If I suffer from obscurantism, it is not because I am Hegelian so you 
will need to specify more clearly the kind of obscurity from which 
you think I suffer, instead of using the same form of abuse for 
everything which you do not think makes sense.

>Forget about "any society" and just concentrate on capitalist society.

Why should I follow your order? Why is the methodological order worth 

>  So the
>relation of production is given.
>  Now, are you saying that the total quantity of
>abstract social labor is dependent upon how it is distributed to 
>various concrete
>production processes?

Well yes of course. It is Marx's theoretical argument that in a 
society in which the division of social labor is effected by or 
through the exchange value of things, some growing portion of the 
social labor time at its disposal will be wasted in the form of a 
surplus population.

>If so, then could you specify what kind of relationship is
>there between the distribution of social labor and its total quantity?

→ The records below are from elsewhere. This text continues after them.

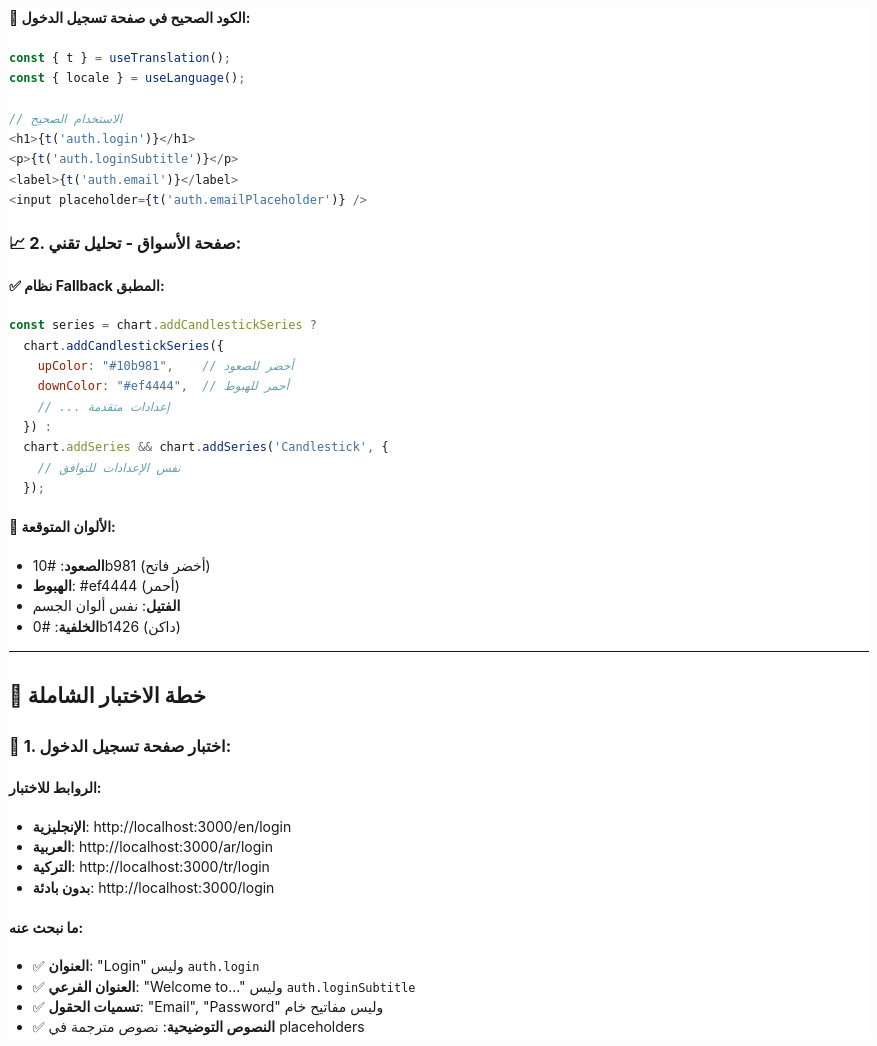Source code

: 
#### **🎯 الكود الصحيح في صفحة تسجيل الدخول:**
```javascript
const { t } = useTranslation();
const { locale } = useLanguage();

// الاستخدام الصحيح
<h1>{t('auth.login')}</h1>
<p>{t('auth.loginSubtitle')}</p>
<label>{t('auth.email')}</label>
<input placeholder={t('auth.emailPlaceholder')} />
```

### 📈 **2. صفحة الأسواق - تحليل تقني:**

#### **✅ نظام Fallback المطبق:**
```javascript
const series = chart.addCandlestickSeries ? 
  chart.addCandlestickSeries({
    upColor: "#10b981",    // أخضر للصعود
    downColor: "#ef4444",  // أحمر للهبوط
    // ... إعدادات متقدمة
  }) :
  chart.addSeries && chart.addSeries('Candlestick', {
    // نفس الإعدادات للتوافق
  });
```

#### **🎨 الألوان المتوقعة:**
- **الصعود**: #10b981 (أخضر فاتح)
- **الهبوط**: #ef4444 (أحمر)
- **الفتيل**: نفس ألوان الجسم
- **الخلفية**: #0b1426 (داكن)

---

## 🧪 **خطة الاختبار الشاملة**

### 🔄 **1. اختبار صفحة تسجيل الدخول:**

#### **الروابط للاختبار:**
- **الإنجليزية**: http://localhost:3000/en/login
- **العربية**: http://localhost:3000/ar/login
- **التركية**: http://localhost:3000/tr/login
- **بدون بادئة**: http://localhost:3000/login

#### **ما نبحث عنه:**
- ✅ **العنوان**: "Login" وليس `auth.login`
- ✅ **العنوان الفرعي**: "Welcome to..." وليس `auth.loginSubtitle`
- ✅ **تسميات الحقول**: "Email", "Password" وليس مفاتيح خام
- ✅ **النصوص التوضيحية**: نصوص مترجمة في placeholders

This is analyzed in the chapter on the general law of accumulation.

>  And of
>course, you must have noticed that your answer here seems to 
>contradict what you
>said above about social labor is given prior to its distribution, 
>but I'm not too
>much concerned about it at this moment.

No it does not contradict the answer which I gave. I said that it 
makes sense to speak of humanity's dependence on social labor--this 
is Marx's critique of robinsonades--before we speak of how that 
social labor is divided in an ongoing manner.

For reasons completely beyond me, you take this to be Marxist 
Hegelian mumbo jumbo, though again I am obviously only trying to 
rephrase Marx's famous letter to Feuerbach on value.

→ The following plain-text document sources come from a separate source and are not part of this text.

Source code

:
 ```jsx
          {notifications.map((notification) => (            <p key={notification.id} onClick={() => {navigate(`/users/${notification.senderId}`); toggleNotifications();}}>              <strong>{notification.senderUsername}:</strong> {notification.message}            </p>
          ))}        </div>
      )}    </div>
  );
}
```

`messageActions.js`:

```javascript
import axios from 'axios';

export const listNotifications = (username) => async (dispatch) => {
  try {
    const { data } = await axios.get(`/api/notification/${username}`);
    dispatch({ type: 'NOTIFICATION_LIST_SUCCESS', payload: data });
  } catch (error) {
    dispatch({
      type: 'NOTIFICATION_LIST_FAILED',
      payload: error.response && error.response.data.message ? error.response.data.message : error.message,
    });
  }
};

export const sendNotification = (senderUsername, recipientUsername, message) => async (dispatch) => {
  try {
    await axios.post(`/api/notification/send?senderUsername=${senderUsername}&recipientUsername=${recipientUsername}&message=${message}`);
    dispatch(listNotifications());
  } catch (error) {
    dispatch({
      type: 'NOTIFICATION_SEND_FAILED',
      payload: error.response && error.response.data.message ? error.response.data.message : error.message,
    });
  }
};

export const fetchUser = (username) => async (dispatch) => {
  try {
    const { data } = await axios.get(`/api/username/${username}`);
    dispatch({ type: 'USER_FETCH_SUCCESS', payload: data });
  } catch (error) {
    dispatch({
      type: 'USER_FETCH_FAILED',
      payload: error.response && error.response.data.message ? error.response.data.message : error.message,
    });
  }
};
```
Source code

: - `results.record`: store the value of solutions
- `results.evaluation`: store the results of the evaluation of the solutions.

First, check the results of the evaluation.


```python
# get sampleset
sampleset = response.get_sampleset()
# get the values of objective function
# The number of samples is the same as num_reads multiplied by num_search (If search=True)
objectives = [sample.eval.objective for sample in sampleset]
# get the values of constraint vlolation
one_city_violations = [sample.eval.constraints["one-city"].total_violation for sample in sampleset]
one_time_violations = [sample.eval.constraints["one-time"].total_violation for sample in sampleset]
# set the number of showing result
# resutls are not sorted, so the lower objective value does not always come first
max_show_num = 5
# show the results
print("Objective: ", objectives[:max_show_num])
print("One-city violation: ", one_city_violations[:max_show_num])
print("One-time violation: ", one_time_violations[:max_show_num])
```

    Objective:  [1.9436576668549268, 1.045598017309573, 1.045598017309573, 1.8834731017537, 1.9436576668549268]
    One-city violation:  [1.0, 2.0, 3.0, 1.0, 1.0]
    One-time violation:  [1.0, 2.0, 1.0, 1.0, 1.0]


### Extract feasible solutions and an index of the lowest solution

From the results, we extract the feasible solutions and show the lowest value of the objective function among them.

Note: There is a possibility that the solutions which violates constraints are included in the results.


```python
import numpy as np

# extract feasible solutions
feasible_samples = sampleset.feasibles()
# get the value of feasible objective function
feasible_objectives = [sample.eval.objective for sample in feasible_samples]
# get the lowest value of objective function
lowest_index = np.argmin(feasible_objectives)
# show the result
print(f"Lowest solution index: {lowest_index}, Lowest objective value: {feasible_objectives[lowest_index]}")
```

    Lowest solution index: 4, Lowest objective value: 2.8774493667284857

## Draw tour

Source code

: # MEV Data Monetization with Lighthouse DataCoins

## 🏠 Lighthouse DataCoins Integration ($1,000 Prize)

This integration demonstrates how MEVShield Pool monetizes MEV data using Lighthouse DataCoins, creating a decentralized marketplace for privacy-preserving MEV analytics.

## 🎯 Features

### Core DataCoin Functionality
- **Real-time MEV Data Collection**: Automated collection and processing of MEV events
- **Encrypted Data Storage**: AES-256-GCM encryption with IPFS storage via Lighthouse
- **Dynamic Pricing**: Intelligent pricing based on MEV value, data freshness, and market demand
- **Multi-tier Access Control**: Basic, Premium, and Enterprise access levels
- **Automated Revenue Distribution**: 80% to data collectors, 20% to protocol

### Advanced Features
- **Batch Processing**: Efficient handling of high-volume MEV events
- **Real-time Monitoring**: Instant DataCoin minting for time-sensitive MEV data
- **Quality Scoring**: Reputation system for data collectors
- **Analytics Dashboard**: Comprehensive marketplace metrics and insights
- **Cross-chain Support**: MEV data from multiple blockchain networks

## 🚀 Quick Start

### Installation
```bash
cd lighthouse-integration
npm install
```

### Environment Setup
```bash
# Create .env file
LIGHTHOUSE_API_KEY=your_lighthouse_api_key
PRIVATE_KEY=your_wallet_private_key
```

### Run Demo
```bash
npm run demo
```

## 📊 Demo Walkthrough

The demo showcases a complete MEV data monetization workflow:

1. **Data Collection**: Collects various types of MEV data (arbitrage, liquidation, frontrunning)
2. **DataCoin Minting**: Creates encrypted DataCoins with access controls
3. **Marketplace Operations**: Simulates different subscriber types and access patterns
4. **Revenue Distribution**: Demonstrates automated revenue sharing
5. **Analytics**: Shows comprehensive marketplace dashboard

>>  >  In what way the total
>>  >quantity and its distribution are related to each other?
>>  There is a historically variable relation; while each society has to
>>  accomplish an ongoing division in (or distribution of) the social
>>  labor on which it depends--no natural law can be done away with--that
>>  division is effected in historically variable ways. Starting then
>>  with social labor, Marx reasons that in a society in which man's
>>  relations are primarily through things, the distribution of social
>>  labor obviously has to be effected through the exchange value of
>>  those things.
>Let's stick to capitalism. The question was "In what way the total
>quantity and its distribution are related to each other?" Your answer is "the
>distribution of social
>labor obviously has to be effected through the exchange value of 
>those things."
>Again an absurd answer to a simple question. The question is not about how the
>distribution of labor is effected. The question is that if you admit that
>distribution of labor affects its quantity,

The manner in which social labor is divided in bourgeois society can 
affect the length of the working day; it can affect proportion of the 
social labor which is actually expended, i.e. how much labor time is 
wasted in the form of surplus persons; it can affect the different 
kinds of processes into which that labor is divided; it can affect 
the proportion of time spent in each of these respective various 

>then you need to tell us what kind of
>relation exists between the two. How the distribution of labor is 
>effected is simply
>not the question.

Again I do not understand your question since you never specified in 
any sense what you meant by distribution. Are you asking me
a)about total social labor that is at a society's disposal or the 
total social labor time which is actually expended
b)by distribution of labor do you mean distribution of the products 
of social labor or distribution of social labor time to various 
concrete activities?

the argument which you are trying to set up with these questions is 
hardly evident either.

>What I'm trying to do is to prove to you, and to many others who follow the
>Marxist-Hegelian interpretation of the value problematic, that your 
>understanding of
>the value problematic is nothing but a jumble of confusion by making 
>you realize
>that this way of thinking makes you completely incapable of 
>answering very basic,
>straightforward, and simple questions. Cheers, ajit sinha

Your question is not well specified at all. In fact it is as badly 
specified as your embarrasingly overused phrases of abuse.